**Exercise description**
Determine how many lines of the listing below hold the string "text". Reply only with the number.

**Excerpted records**
§

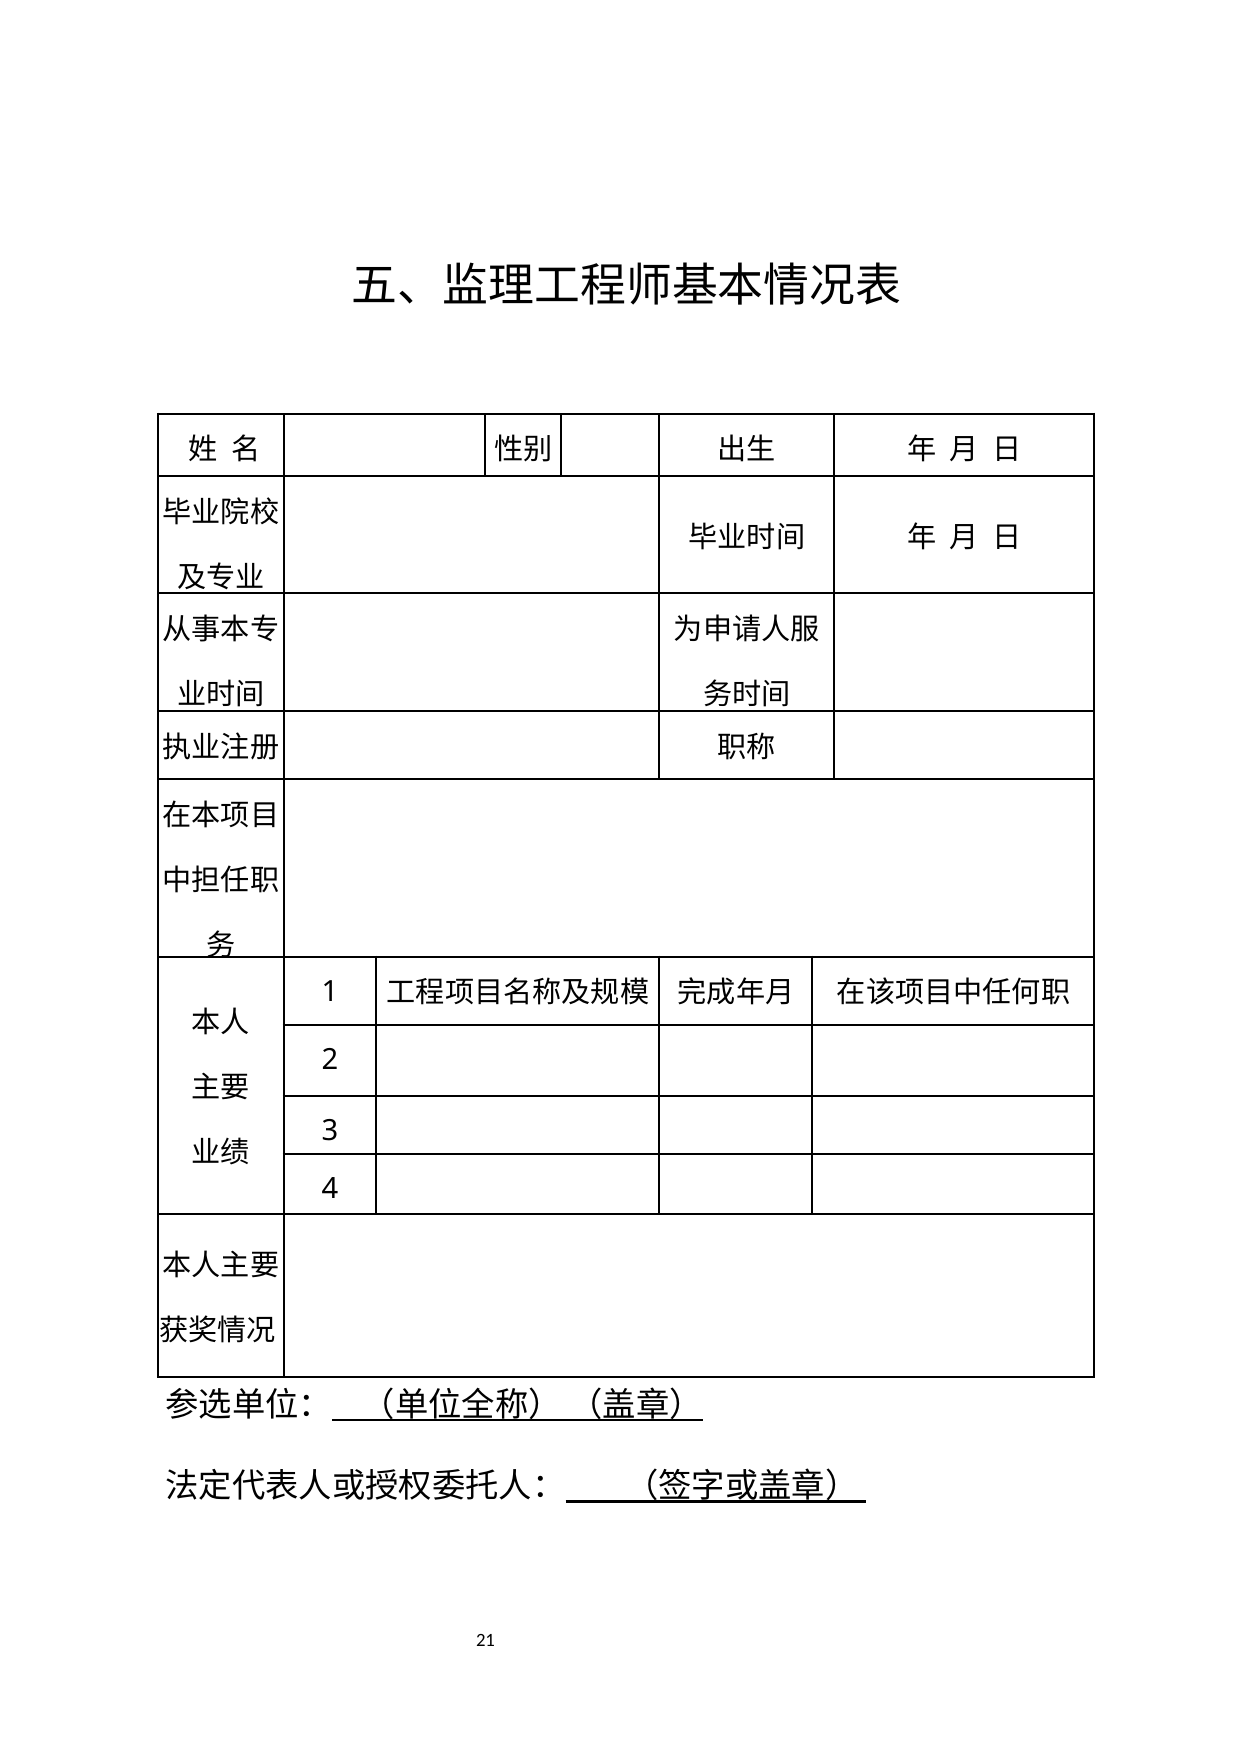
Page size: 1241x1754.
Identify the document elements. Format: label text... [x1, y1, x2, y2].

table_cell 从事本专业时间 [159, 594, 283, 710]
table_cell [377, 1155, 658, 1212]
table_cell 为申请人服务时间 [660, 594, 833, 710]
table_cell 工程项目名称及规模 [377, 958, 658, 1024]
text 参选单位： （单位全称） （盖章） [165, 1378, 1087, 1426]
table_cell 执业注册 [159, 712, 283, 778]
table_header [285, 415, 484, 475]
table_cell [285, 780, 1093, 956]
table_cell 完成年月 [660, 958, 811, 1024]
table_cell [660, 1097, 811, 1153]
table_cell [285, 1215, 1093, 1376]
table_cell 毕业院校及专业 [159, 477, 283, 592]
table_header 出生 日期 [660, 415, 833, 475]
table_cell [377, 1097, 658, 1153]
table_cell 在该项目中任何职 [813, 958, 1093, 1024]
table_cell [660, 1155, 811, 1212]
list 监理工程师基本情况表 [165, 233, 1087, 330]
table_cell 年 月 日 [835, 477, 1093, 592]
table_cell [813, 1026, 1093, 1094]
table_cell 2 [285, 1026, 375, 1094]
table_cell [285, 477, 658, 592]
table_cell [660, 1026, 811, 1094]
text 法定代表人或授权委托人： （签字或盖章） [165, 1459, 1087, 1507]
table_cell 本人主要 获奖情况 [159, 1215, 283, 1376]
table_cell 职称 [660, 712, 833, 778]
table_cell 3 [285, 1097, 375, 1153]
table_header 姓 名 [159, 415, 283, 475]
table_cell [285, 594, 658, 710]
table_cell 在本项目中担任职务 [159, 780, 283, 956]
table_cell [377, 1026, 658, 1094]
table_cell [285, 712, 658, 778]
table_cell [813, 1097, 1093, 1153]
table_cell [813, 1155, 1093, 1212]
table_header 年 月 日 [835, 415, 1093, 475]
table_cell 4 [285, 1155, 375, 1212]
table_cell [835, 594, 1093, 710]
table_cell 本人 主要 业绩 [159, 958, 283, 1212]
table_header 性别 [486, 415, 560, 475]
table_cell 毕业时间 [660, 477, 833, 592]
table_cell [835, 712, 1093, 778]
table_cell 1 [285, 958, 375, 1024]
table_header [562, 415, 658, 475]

§

**Task result**
3